### Problem
Copy the records below word for word, beginning at the line that contains "What is the greatest value displayed?" and ending after the line that contains "Is this an area".

### Provided entries

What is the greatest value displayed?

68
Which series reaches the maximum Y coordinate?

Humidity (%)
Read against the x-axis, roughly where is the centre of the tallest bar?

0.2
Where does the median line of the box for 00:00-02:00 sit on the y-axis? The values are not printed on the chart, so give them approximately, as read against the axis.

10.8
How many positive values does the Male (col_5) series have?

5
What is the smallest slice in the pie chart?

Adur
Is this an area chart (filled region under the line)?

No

...

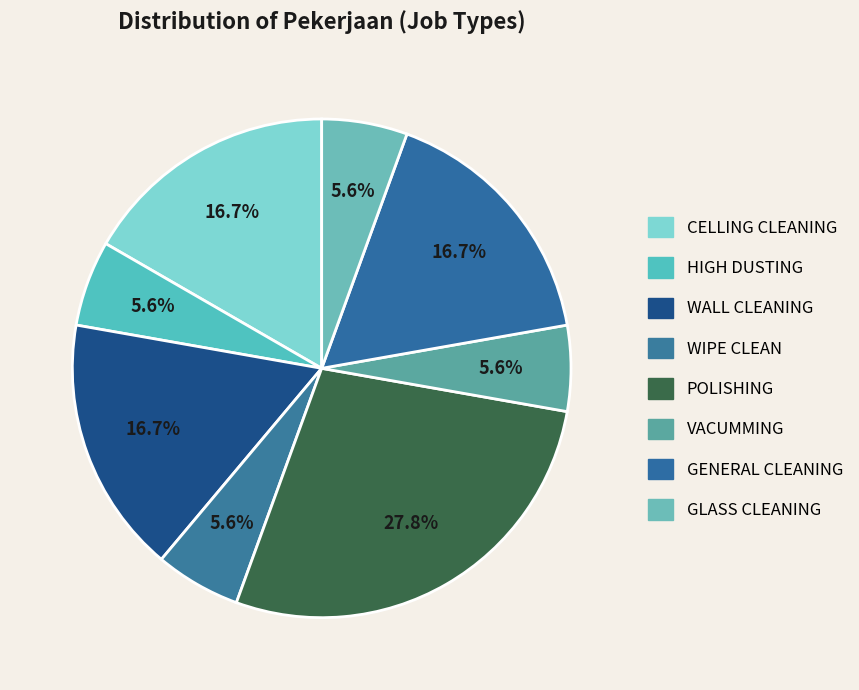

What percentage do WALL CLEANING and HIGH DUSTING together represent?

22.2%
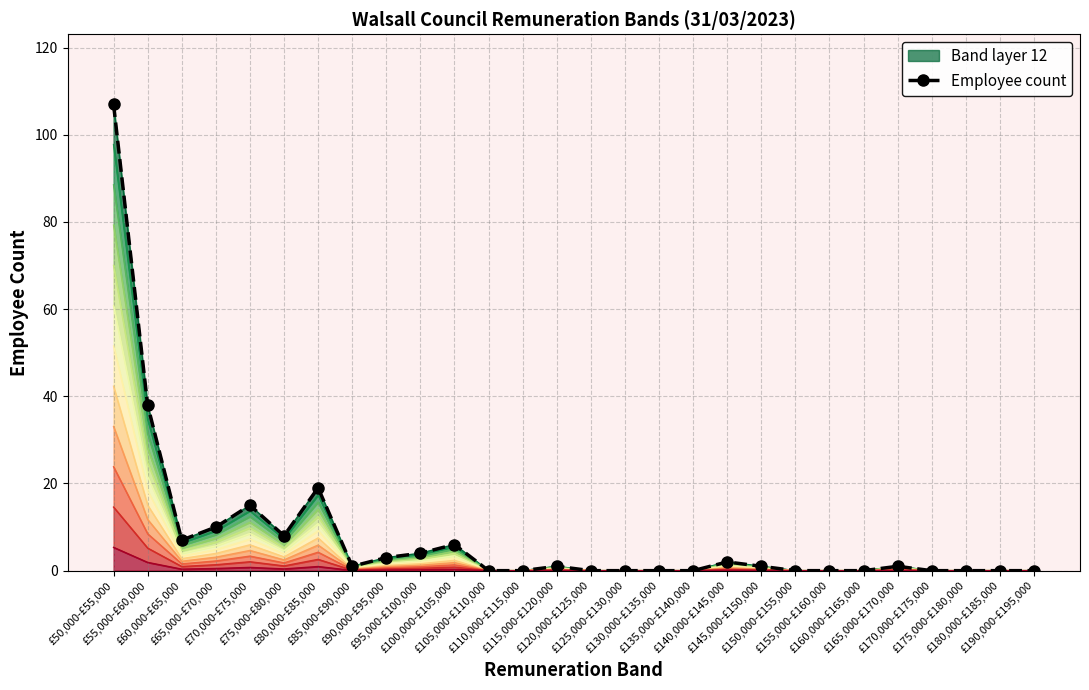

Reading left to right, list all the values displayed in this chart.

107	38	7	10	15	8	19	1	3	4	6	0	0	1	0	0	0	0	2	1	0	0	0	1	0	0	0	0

### Result of the exercise
What is the greatest value displayed?

68
Which series reaches the maximum Y coordinate?

Humidity (%)
Read against the x-axis, roughly where is the centre of the tallest bar?

0.2
Where does the median line of the box for 00:00-02:00 sit on the y-axis? The values are not printed on the chart, so give them approximately, as read against the axis.

10.8
How many positive values does the Male (col_5) series have?

5
What is the smallest slice in the pie chart?

Adur
Is this an area chart (filled region under the line)?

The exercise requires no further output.